Ella danzaba a mi alrededor como una serpiente, estrechando cada vez más la circunferencia invisible con la que me asfixiaba.
No me importó. No necesitaba más oxígeno que el entremezclado con su aroma.
Ella me acercó la pipa y, al contrario que en otras ocasiones, el opio no me nubló el juicio. Nunca había sido tan consciente de lo que estaba a punto de ocurrir.
Se acercó aun más y apresó mis labios. Su beso era fuerte, tan ansioso que dejamos de bailar para concentrarnos. Me  apretó la cara con sus manos y me dio un mordisco. Una gota de sangre resbaló por mi barbilla y la enjugó de un lengüetazo. Aquel gesto me encendió de tal forma que habría consumado mi ansia allí mismo, sin importarme el gentío que nos rodeaba. Pero ella se alejó entre risas y miradas sugerentes a la espera de que siguiera sus pasos.
Lo hice. Avancé como un asno tras una zanahoria, esquivando a las personas que bailaban, las mesas de juego y las nubes de humo adormecedor.
Cruzó el umbral de una posada para atravesarla y escapar por la puerta trasera. De vez en cuando, miraba hacia atrás para enloquecerme con sus ojos colmados de deseo, viciosos, hambrientos.
Al alcanzar un solitario callejón, aminoró la marcha. Bajó uno de sus tirantes, dejando un hombro al descubierto, y el otro resbaló. Sus pechos rebosaban aquel jugoso escote que clamaba por mi atención. Avanzó hasta resguardarse bajo un puente de piedra mientras se levantaba las enaguas y me mostraba el apetitoso camino a seguir.
La acorralé contra el muro de piedra y saboreé, con una brutalidad impropia de mí, la piel que encontraba a mi alcance mientras ella liberaba la presión de mis pantalones. Clavó sus dientes en mi cuello sin derramar más sangre de la que me devolvió entre besos.  

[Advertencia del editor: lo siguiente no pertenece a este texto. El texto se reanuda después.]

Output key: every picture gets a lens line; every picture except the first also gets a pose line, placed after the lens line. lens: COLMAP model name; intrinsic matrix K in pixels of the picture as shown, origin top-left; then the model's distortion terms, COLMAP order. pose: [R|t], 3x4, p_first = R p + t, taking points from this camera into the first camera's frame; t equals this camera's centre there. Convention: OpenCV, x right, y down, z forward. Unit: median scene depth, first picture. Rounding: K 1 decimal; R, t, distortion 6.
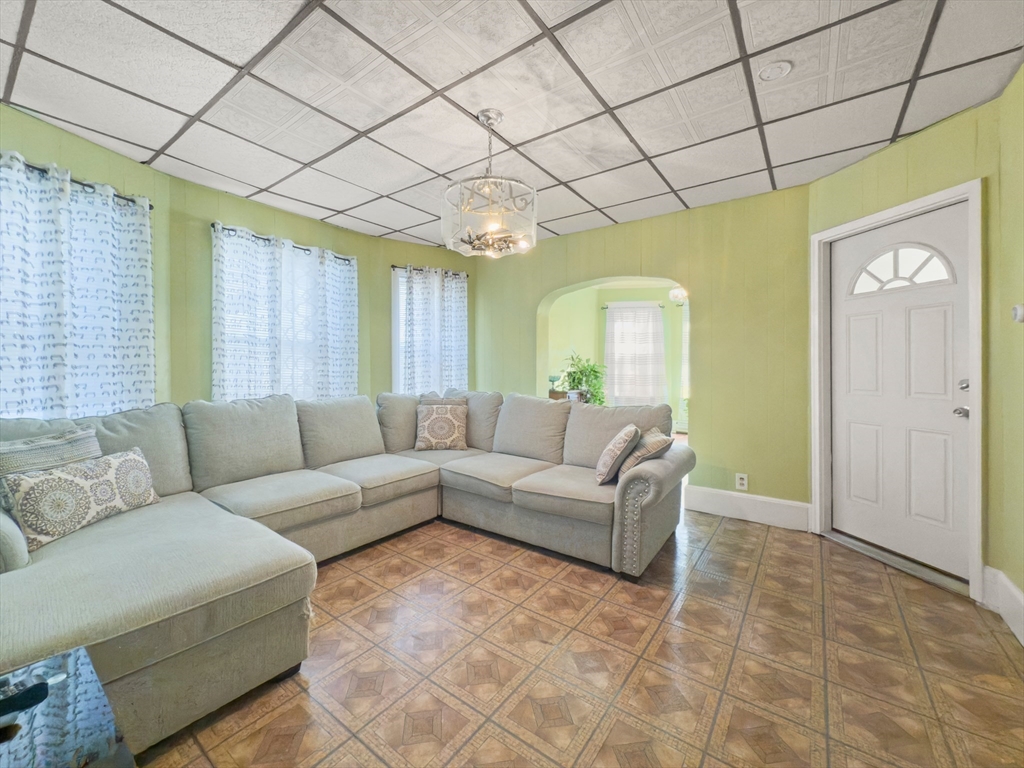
lens RADIAL K [[408.9, 0, 512.0], [0, 408.9, 384.0], [0, 0, 1]] dist [-0.000222, 0.000095]
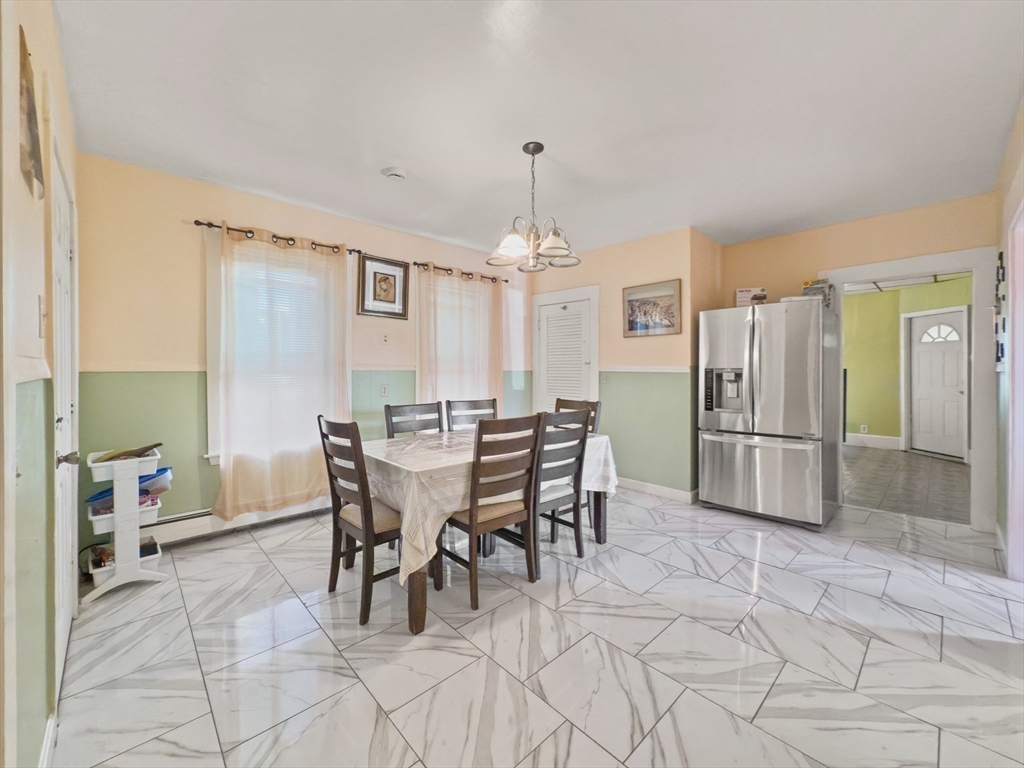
lens RADIAL K [[408.9, 0, 512.0], [0, 408.9, 384.0], [0, 0, 1]] dist [-0.000222, 0.000095]
pose [[0.980265, 0.004843, -0.197626, -1.000289], [-0.005017, 0.999987, -0.000378, 0.025588], [0.197622, 0.001362, 0.980277, -1.777935]]
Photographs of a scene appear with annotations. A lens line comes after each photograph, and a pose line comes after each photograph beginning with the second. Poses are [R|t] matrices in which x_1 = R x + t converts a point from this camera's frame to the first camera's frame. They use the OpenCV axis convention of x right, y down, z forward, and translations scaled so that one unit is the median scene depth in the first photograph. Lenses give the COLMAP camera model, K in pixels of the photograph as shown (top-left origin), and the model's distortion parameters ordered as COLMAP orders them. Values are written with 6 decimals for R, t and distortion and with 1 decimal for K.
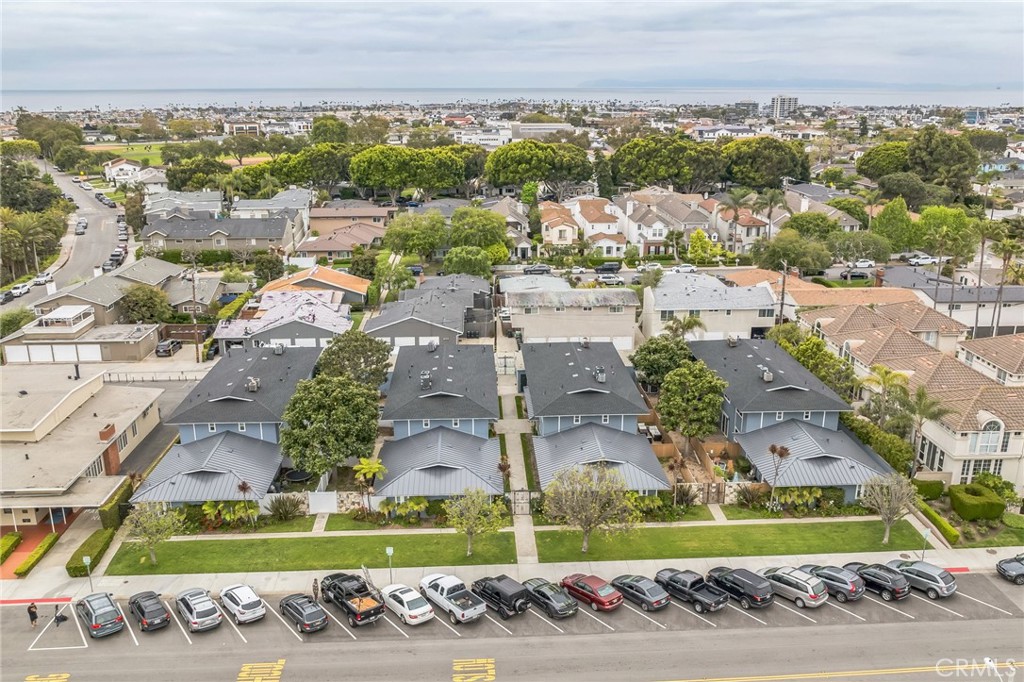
lens RADIAL K [[864.4, 0, 512.0], [0, 864.4, 341.0], [0, 0, 1]] dist [0.014298, -0.085654]
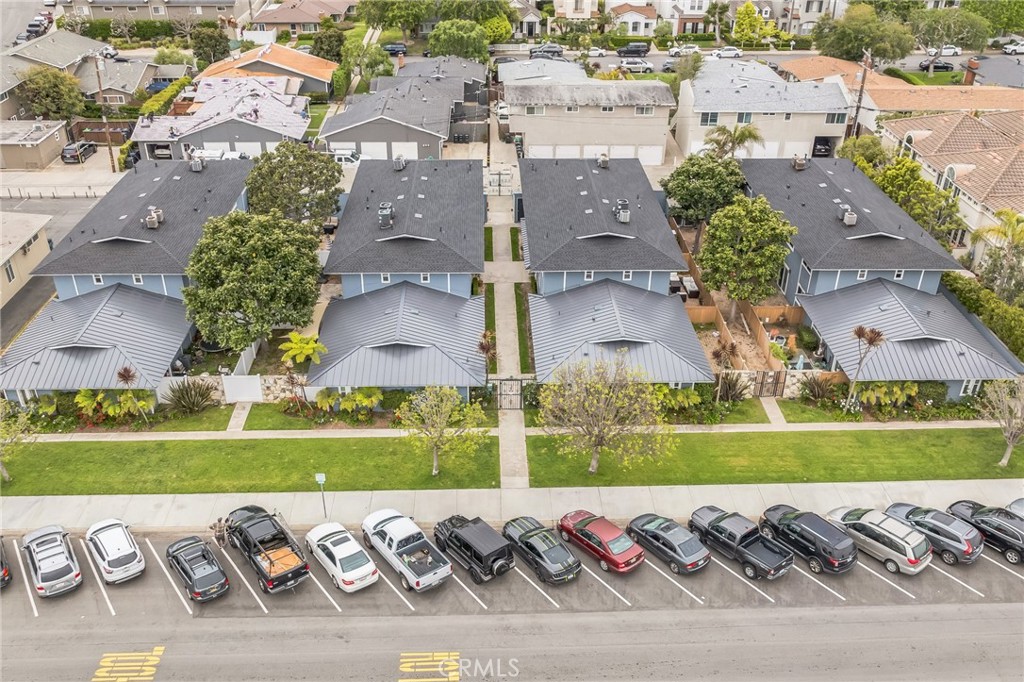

Con una de sus afiladas uñas rajó su labio inferior y pintó mi boca con su lengua. Antes de que me diera cuenta, el calor, el éxtasis y el dolor se entremezclaron en un baile de placer desconocido para mí hasta entonces.
Saqué la cartera. No me importaba pagar. Las reuniones de negocios que se iniciaban en casas de juegos solía terminarlas en rincones oscuros y sin blanca.
—Guárdate eso, encanto.
—Cógelo —dije agitando el consistente fajo de libras—. Querré repetir. Esto hará que te acuerdes de mí.
—¿Repetir? —soltó una carcajada al tiempo que se arreglaba el pelo—. En unas horas desearás estar muerto.
Agotado, apoyé la espalda sobre el muro y resbalé hasta quedar sentado en un charco. El efecto de opio se hizo con mis sentidos y poco me importaba más que dejarme llevar hacia el mar de calma al que me arrastraba.
Ella se acuclilló a mi lado para acariciarme el rostro con su aliento.
—Siento haberte hecho esto, dulzura —susurró—. No he podido resistirme.